The Senate Saturday voted 50-48 to approve Kavanaugh as more than 1,000 protesters rallied in Washington against a nominee who had to overcome questions over his candor, partisan rhetoric and lifestyle as a young man.

The months long battle over the nomination has roiled American passions -- the vote was disrupted on several occasions by angry protests in the gallery -- but handed Trump one of the biggest victories of his presidency.

Brett Kavanaugh's nomination to the US Supreme Court has been an extraordinarily bitter public spectacle that has laid bare the deep divisions between Republicans and Democrats.

But US history is rife with examples of other nominees to the nation's highest court whose Senate confirmations were equally controversial.

Some nominees ended up being rejected, others passed by the narrowest of margins and some would-be justices never made it to the Senate floor at all for consideration.

Here is a look at other recent notable nominations to the nine-member Supreme Court and their fate.

- Clarence Thomas -

Clarence Thomas, a former chairman of the Equal Employment Opportunity Commission, was nominated by President George H.W. Bush in July 1991 to replace Thurgood Marshall, the first African American justice on the Supreme Court.

Thomas, who is also black, faced accusations during his Senate hearings of having sexually harassed Anita Hill while she was his subordinate at the EEOC.

Thomas denied the allegations and was confirmed 52-48 by the Senate in October 1991 in one of the closest votes in history.

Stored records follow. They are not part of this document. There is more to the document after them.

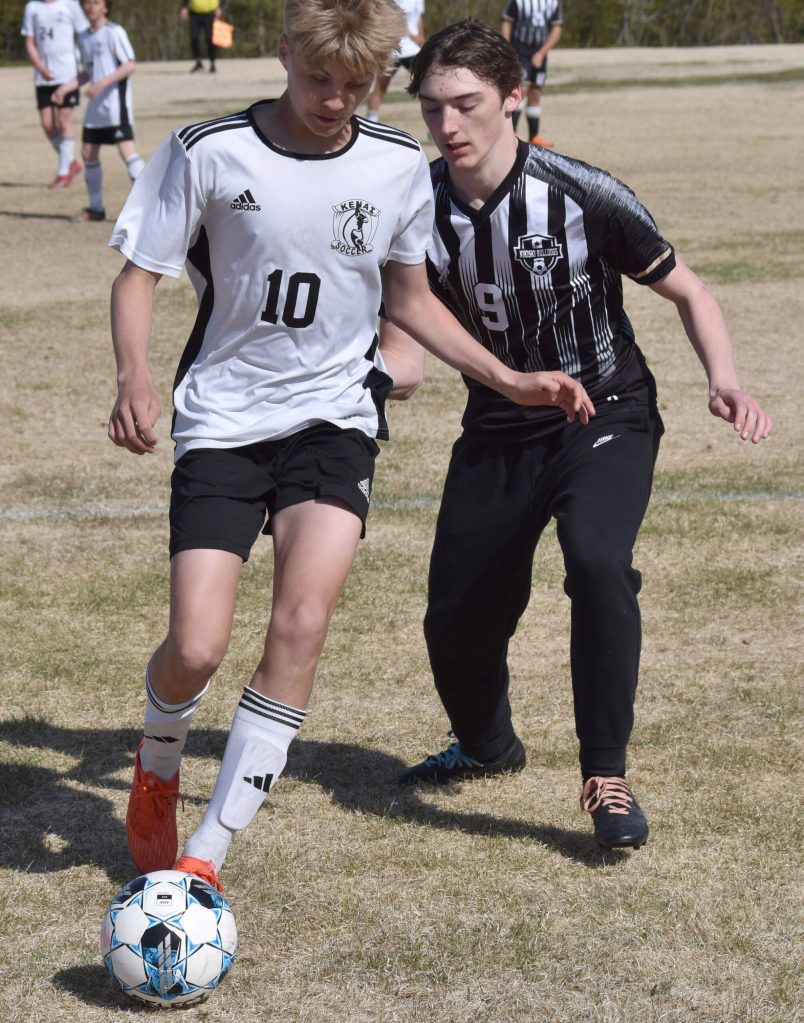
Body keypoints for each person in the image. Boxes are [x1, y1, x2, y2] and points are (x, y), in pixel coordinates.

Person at [108, 0, 593, 892]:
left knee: (302, 621)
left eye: (355, 85)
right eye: (316, 79)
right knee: (199, 644)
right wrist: (134, 375)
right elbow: (140, 274)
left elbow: (408, 300)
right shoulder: (209, 149)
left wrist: (507, 378)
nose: (333, 100)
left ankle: (207, 854)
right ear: (286, 54)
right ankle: (158, 754)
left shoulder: (396, 163)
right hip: (223, 417)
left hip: (336, 416)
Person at [383, 19, 772, 850]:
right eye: (431, 109)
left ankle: (606, 773)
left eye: (466, 105)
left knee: (598, 563)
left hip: (606, 412)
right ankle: (487, 746)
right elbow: (404, 320)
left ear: (514, 99)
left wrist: (725, 380)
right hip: (496, 426)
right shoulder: (414, 204)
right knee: (454, 618)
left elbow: (691, 292)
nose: (447, 126)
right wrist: (393, 367)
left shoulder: (581, 190)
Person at [52, 0, 144, 223]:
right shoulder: (83, 37)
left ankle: (152, 205)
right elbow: (87, 72)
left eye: (96, 3)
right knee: (88, 153)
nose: (90, 7)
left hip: (114, 105)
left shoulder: (114, 32)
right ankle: (96, 209)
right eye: (87, 3)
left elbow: (129, 65)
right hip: (95, 109)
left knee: (127, 152)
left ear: (105, 7)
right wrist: (65, 88)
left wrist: (101, 84)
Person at [20, 0, 89, 188]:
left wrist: (87, 61)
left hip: (67, 73)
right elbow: (30, 41)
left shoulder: (70, 4)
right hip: (44, 77)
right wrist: (41, 67)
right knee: (47, 124)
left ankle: (62, 173)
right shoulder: (32, 7)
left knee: (65, 120)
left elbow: (84, 34)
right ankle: (70, 162)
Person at [500, 0, 562, 147]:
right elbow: (507, 22)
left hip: (540, 50)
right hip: (519, 50)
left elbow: (556, 28)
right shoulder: (518, 2)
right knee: (521, 90)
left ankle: (534, 136)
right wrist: (506, 49)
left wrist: (541, 53)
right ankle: (510, 133)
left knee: (535, 93)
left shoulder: (552, 2)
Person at [365, 0, 424, 124]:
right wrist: (411, 35)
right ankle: (371, 123)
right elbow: (391, 18)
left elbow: (418, 18)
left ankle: (434, 122)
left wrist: (421, 37)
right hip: (392, 50)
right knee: (380, 89)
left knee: (426, 86)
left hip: (413, 50)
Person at [180, 0, 226, 74]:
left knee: (210, 40)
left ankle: (212, 63)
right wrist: (184, 7)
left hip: (211, 13)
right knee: (194, 38)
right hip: (194, 13)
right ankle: (198, 63)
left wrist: (220, 8)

A staunch conservative, Thomas, 70, remains on the court and is its longest-serving member.

- Robert Bork -

Robert Bork, an appeals court judge, was nominated to the Supreme Court by President Ronald Reagan in 1987.

Senate Democrats opposed Bork's nomination based on his perceived hostility to court rulings on civil rights and other grounds and it was rejected by a 58-42 vote, giving rise to the term "borking."

Merriam-Webster dictionary defines "borking" as "to attack or defeat (a nominee or candidate for public office) unfairly through an organized campaign of harsh public criticism or vilification."

Kavanaugh himself accused Democrats of seeking to "bork" his nomination.

Reagan subsequently named Anthony Kennedy to the seat and he was confirmed 97-0. Kennedy announced his retirement this year and President Donald Trump named Kavanaugh to replace him.

Bork died in 2012 at the age of 85.

- Merrick Garland -

Merrick Garland, an appellate court judge, was nominated by President Barack Obama in March 2016 to replace Justice Antonin Scalia, a Reagan appointee and staunch conservative who died the previous month.

The Republican-majority Senate refused to hold hearings on Garland's nomination ahead of the November 2016 election, and it lapsed in January 2017 with the arrival of a new Congress.

Several Republican Senators have accused Democrats of opposing Kavanaugh's nomination as "revenge" for their treatment of Garland.

- Harriet Miers -

Harriet Miers, a former White House counsel and deputy chief of staff, was nominated to the Supreme Court by President George W. Bush in October 2005 to replace Sandra Day O'Connor, the first woman justice.

Miers' nomination met with immediate resistance from Democrats and some Republicans who questioned her qualifications and experience.

Bush withdrew her name three weeks later and appointed Samuel Alito, who was confirmed by a 58-42 vote and continues to serve on the court.

- Abe Fortas -

Abe Fortas, a former head of the Securities and Exchange Commission and Yale University law professor, was confirmed to the Supreme Court in 1965 after being nominated by President Lyndon B. Johnson.

In June 1968, Johnson named Fortas, his close friend, to become chief justice, replacing the retiring Earl Warren.

Fortas was forced to withdraw his name from consideration as chief justice, however, when accusations of ethics violations arose during his Senate confirmation hearings.

He resigned from the court the following year amid the threat of impeachment and died in 1982 at the age of 71.